**EXERCISE INPUTS:**

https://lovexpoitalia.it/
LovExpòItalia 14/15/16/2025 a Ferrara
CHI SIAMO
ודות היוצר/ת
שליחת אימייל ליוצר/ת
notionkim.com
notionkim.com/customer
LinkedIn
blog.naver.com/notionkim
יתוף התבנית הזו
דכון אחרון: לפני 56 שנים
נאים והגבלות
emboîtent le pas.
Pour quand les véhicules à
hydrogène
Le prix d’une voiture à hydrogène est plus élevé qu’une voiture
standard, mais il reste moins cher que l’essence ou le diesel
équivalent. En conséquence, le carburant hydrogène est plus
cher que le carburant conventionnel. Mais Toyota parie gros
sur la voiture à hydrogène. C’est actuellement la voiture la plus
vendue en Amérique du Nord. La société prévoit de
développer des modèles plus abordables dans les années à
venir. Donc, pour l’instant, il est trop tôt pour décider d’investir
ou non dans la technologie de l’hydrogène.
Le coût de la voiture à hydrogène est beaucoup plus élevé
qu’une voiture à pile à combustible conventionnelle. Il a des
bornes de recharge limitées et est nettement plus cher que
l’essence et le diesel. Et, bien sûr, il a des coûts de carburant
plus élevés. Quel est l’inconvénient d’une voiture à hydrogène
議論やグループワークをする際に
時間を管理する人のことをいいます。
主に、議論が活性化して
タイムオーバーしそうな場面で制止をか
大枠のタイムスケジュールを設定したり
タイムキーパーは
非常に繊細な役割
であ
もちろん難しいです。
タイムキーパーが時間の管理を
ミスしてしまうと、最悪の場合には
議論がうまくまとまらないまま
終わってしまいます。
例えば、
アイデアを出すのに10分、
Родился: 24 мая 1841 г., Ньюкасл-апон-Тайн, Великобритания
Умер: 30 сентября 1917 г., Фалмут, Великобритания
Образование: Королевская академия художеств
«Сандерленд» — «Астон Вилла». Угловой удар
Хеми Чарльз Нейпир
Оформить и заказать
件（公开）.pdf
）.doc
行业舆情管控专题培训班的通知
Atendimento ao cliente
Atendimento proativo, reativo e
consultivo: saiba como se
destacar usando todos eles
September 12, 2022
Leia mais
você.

**PROBLEM DETAILS:**
The answer is the full data, repeated exactly as shown.

**SOLVED PROBLEM:**
https://lovexpoitalia.it/
LovExpòItalia 14/15/16/2025 a Ferrara
CHI SIAMO
ודות היוצר/ת
שליחת אימייל ליוצר/ת
notionkim.com
notionkim.com/customer
LinkedIn
blog.naver.com/notionkim
יתוף התבנית הזו
דכון אחרון: לפני 56 שנים
נאים והגבלות
emboîtent le pas.
Pour quand les véhicules à
hydrogène
Le prix d’une voiture à hydrogène est plus élevé qu’une voiture
standard, mais il reste moins cher que l’essence ou le diesel
équivalent. En conséquence, le carburant hydrogène est plus
cher que le carburant conventionnel. Mais Toyota parie gros
sur la voiture à hydrogène. C’est actuellement la voiture la plus
vendue en Amérique du Nord. La société prévoit de
développer des modèles plus abordables dans les années à
venir. Donc, pour l’instant, il est trop tôt pour décider d’investir
ou non dans la technologie de l’hydrogène.
Le coût de la voiture à hydrogène est beaucoup plus élevé
qu’une voiture à pile à combustible conventionnelle. Il a des
bornes de recharge limitées et est nettement plus cher que
l’essence et le diesel. Et, bien sûr, il a des coûts de carburant
plus élevés. Quel est l’inconvénient d’une voiture à hydrogène
議論やグループワークをする際に
時間を管理する人のことをいいます。
主に、議論が活性化して
タイムオーバーしそうな場面で制止をか
大枠のタイムスケジュールを設定したり
タイムキーパーは
非常に繊細な役割
であ
もちろん難しいです。
タイムキーパーが時間の管理を
ミスしてしまうと、最悪の場合には
議論がうまくまとまらないまま
終わってしまいます。
例えば、
アイデアを出すのに10分、
Родился: 24 мая 1841 г., Ньюкасл-апон-Тайн, Великобритания
Умер: 30 сентября 1917 г., Фалмут, Великобритания
Образование: Королевская академия художеств
«Сандерленд» — «Астон Вилла». Угловой удар
Хеми Чарльз Нейпир
Оформить и заказать
件（公开）.pdf
）.doc
行业舆情管控专题培训班的通知
Atendimento ao cliente
Atendimento proativo, reativo e
consultivo: saiba como se
destacar usando todos eles
September 12, 2022
Leia mais
você.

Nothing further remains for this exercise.